# What to do:
Quote the listing below verbatim, line for line, omitting the pictures.
▬▬▬▬▬▬
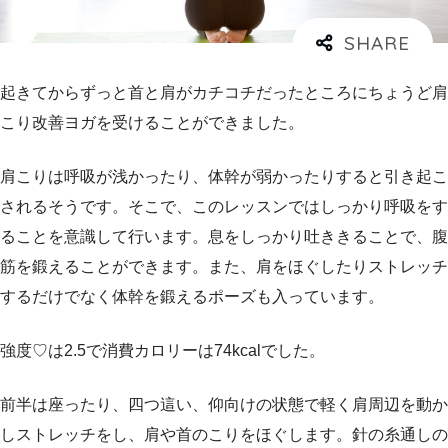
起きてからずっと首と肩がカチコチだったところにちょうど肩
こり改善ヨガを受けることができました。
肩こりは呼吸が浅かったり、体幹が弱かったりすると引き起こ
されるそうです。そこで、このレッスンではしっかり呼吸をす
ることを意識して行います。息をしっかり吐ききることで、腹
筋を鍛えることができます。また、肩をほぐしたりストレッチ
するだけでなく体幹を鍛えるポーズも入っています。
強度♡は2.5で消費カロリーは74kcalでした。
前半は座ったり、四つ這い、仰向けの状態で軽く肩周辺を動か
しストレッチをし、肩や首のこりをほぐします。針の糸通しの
▬▬▬▬▬▬
# Answer box:
起きてからずっと首と肩がカチコチだったところにちょうど肩
こり改善ヨガを受けることができました。
肩こりは呼吸が浅かったり、体幹が弱かったりすると引き起こ
されるそうです。そこで、このレッスンではしっかり呼吸をす
ることを意識して行います。息をしっかり吐ききることで、腹
筋を鍛えることができます。また、肩をほぐしたりストレッチ
するだけでなく体幹を鍛えるポーズも入っています。
強度♡は2.5で消費カロリーは74kcalでした。
前半は座ったり、四つ這い、仰向けの状態で軽く肩周辺を動か
しストレッチをし、肩や首のこりをほぐします。針の糸通しの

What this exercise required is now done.